Gillibrand was asked by a white woman holding a baby about how Democrats can talk about “white privilege” while she is struggling.
“This is an area that, across all demographics, has been depressed because of the loss of industry and the opioid crisis,” the woman told the senator. “What do you have to say to the people in this area about so-called white privilege?”
Gillibrand responded that she understands “that families in this community are suffering deeply” and that it “is not acceptable and not OK” for families in the area to experience the financial hardships they have, “but that’s not what that conversation is about.”

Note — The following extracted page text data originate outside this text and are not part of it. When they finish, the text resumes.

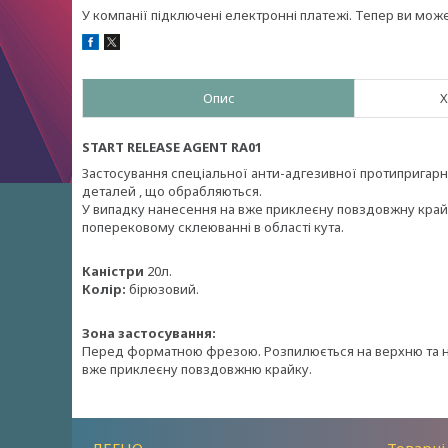
У компанії підключені електронні платежі. Тепер ви мож
Опис
Х
START RELEASE AGENT RA01
Застосування спеціальної анти-адгезивної протипригар
деталей , що обрабляються.
У випадку нанесення на вже приклеєну повздовжну крайк
поперековому склеюванні в області кута.
Каністри
20л.
Колір:
бірюзовий.
Зона застосування:
Перед форматною фрезою. Розпилюється на верхню та ни
вже приклеєну повздовжню крайку.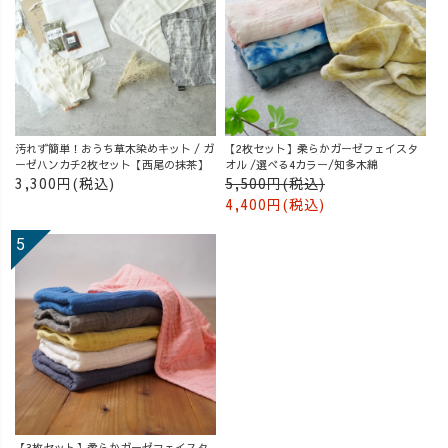
汚れず簡単！おうち草木染めキット / ガ
【2枚セット】柔らかガーゼフェイスタ
ーゼハンカチ2枚セット【西尾の抹茶】
オル /選べる4カラー/知多木綿
3,300円(税込)
5,500円(税込)
4,400円(税込)
【3枚セット】柔らかガーゼフェイスタ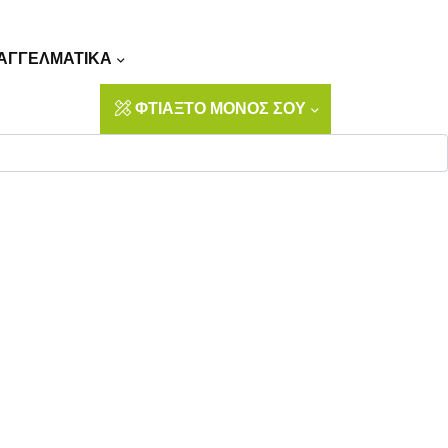
Αναζήτηση
ΑΓΓΕΛΜΑΤΙΚΑ
ΦΤΙΑΞΤΟ ΜΟΝΟΣ ΣΟΥ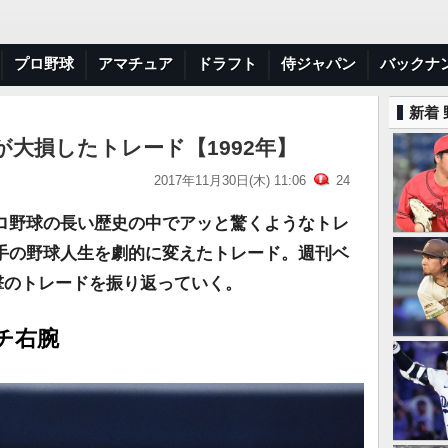
プロ野球
アマチュア
ドラフト
侍ジャパン
バックナ
新着
が大損したトレード【1992年】
2017年11月30日(木) 11:06
24
ロ野球の長い歴史の中でアッと驚くようなトレ
手の野球人生を劇的に変えたトレード。週刊ベ
衝撃のトレードを振り返っていく。
チ右腕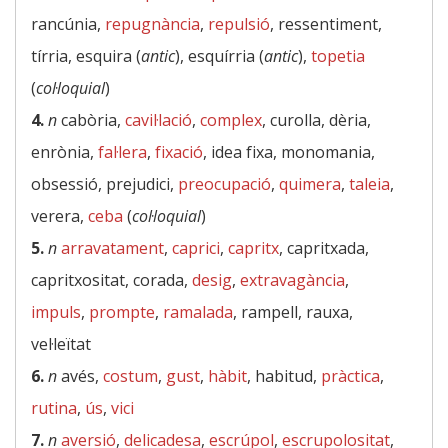
rancúnia,
repugnància
,
repulsió
, ressentiment,
tírria, esquira (
antic
), esquírria (
antic
),
topetia
(
col·loquial
)
4.
n
cabòria,
cavil·lació
,
complex
, curolla, dèria,
enrònia,
fal·lera
,
fixació
, idea fixa, monomania,
obsessió, prejudici,
preocupació
,
quimera
,
taleia
,
verera,
ceba
(
col·loquial
)
5.
n
arravatament
,
caprici
,
capritx
, capritxada,
capritxositat, corada,
desig
,
extravagància
,
impuls
,
prompte
,
ramalada
, rampell, rauxa,
vel·leïtat
6.
n
avés,
costum
,
gust
,
hàbit
, habitud,
pràctica
,
rutina
,
ús
,
vici
7.
n
aversió
,
delicadesa
,
escrúpol
,
escrupolositat
,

“What that conversation is about is when a community has been left behind for generations because of the color of their skin,” she said. “When you’ve been denied job after job after job because you’re black or because you’re brown. Or when you go to the emergency room to have your baby ― the fact that we have the highest maternal mortality rate, and if you are a black woman you are more likely to die in childbirth because that health care provider doesn’t believe you when you say, ‘I don’t feel right.’
“So institutional racism is real,” she said. “It doesn’t take away your pain or suffering. It’s just a different issue. Your suffering is just as important as a black or brown person’s suffering. But to fix the problems that are happening in the black community, you need far more transformational efforts that are targeted for real racism that exists every day.”
The response was met with applause.
Earlier this year, Gillibrand said white women like her must be part of the fight against institutional racism in the U.S. because “it cannot be left to people of color alone,” according to the New York Daily News.
“It is wrong to ask men and women of color to bear these burdens every single day, the same fights over and over,” Gillibrand said in January to the Rev. Al Sharpton’s National Action Network. “White women like me must bear part of this burden and commit to amplifying your voices.”